Kumar always believed in deciding things on his own, he never bothered to consider another person's opinion.
"Do you think my future girl will like it? What if she doesn't? You know how Tamil girls are. Let me think about it."
"There's nothing to think, either you do it or you don't. That's it."
"So...do you plan to do it sometime?"
"Are you coming to Shanmuga Theater? They are screening Sliver; I missed it on Star Movies. There is a shower scene of Sharon Stone."
"I will, but tell me why won't you?"
"Krishnaveni won't like it, da!"
Our final year in college flew very fast. Everyone got serious about the future all of a sudden. Srini prepared for Cornell. Anand got admission in IIT Bombay. Kumar got admission for a Ph.D. in a University in Idaho. Many went to Bangalore. A few "To-be-H4s" dreamed duets with their would-be American software engineer hubbies at Grand Canyon (Courtesy: Jeans).
For the first time, the class had 100% attendance on the last day of college. It was rather an emotional gathering in the cafeteria (no one called it canteen anymore) and no one complained about chai. We all signed each other's autograph books. Virtually everyone wrote these two lines for me:
"Don't forget to send your wedding invitation," and "Are you going to do it?"
Like many I too came to the US for studies; became "Bob" and found America is not like what I saw in KG Cinema - digitally enhanced with Dolby sound. I understood why they called petrol as gas.
It has been 6 years since I graduated from college. I lost touch with all those friends from whom I got autographs; don't know where that autograph book is now. Once during the evening commute after a long day's work, listening to A.R. Rahman in my Camry, I tried to recall the names of all my class friends in attendance order - I couldn't go farther than the first six. Paradoxically, I am in touch with those few from whom I didn't get autographs.
My friends never forget my birthday. It was easy to remember - World AIDS Day. If I ever meet Kofi I would tell him my concerns about World AIDS Day. My friends always wished me on my birthday; this time too. And yes I did ask my usual question to them:
Senthil: "Yeah! Do it if you like, I hear you are preparing for part time MBA; don't get deviated. Jaicha is a big time financier in Chennai, you know? That Lilliput Prem married a rich girl from Cochin. Sala hasn't changed a bit; his wife is a Lecturer in a local college teaching Chemistry!"
Srinivas: "Daye!

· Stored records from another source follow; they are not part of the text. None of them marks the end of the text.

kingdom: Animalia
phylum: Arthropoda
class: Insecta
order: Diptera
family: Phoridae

Are you going to do it at least on your 28th birthday or what? Maybe you should. Now you are in America, well settled with a job and independent. You don't have to think too much. I am on my way to Australia. Make sure you send me the snap after you do it. Chalo, bye!"

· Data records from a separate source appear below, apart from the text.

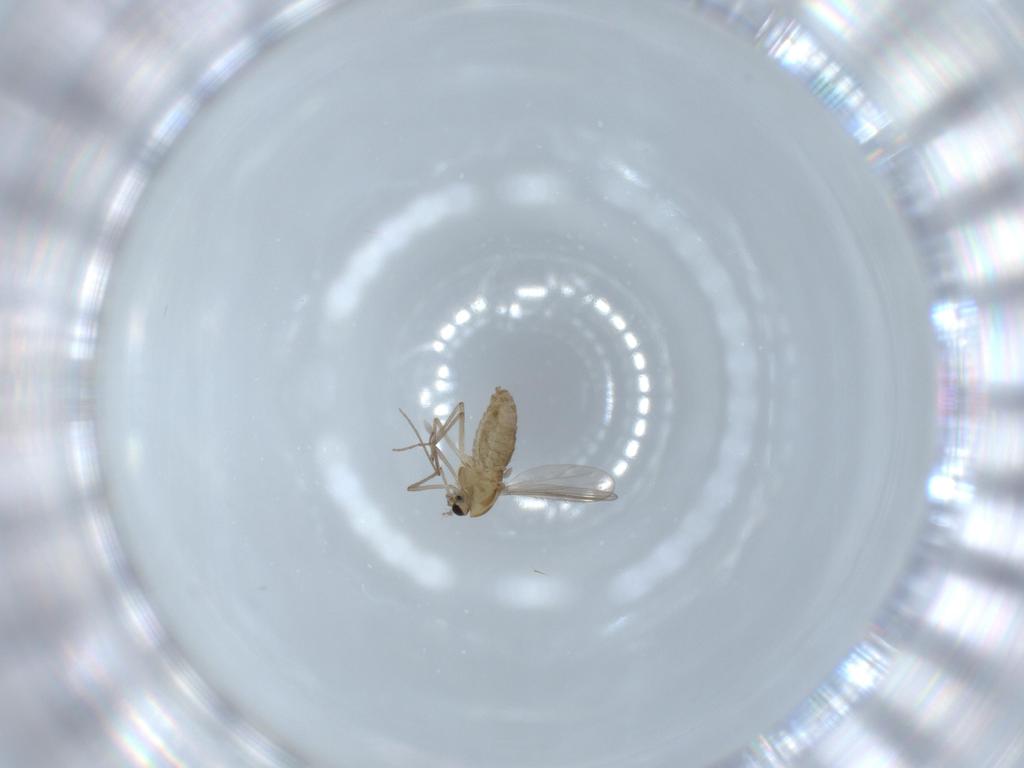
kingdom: Animalia
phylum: Arthropoda
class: Insecta
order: Diptera
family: Chironomidae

Durga: "You should do it. If that's what you want to do. It's OK to try it once before you get married. Anyway I am in Maryland and can't see your face in Sunnyvale. OK, bye, my kid is done with potty."
Having thought enough about it for almost 10 years, it was up to me to do it. On a momentary impulse I finally shaved my moustache on my 28th birthday. I thought I looked like Nayagan Kamalahasan...sorry...Kamal Hassan. I took a picture with my 4 megapixel digital camera with self-timer and sent it from Gmail to my friends. They all replied, "You could have waited for Halloween!"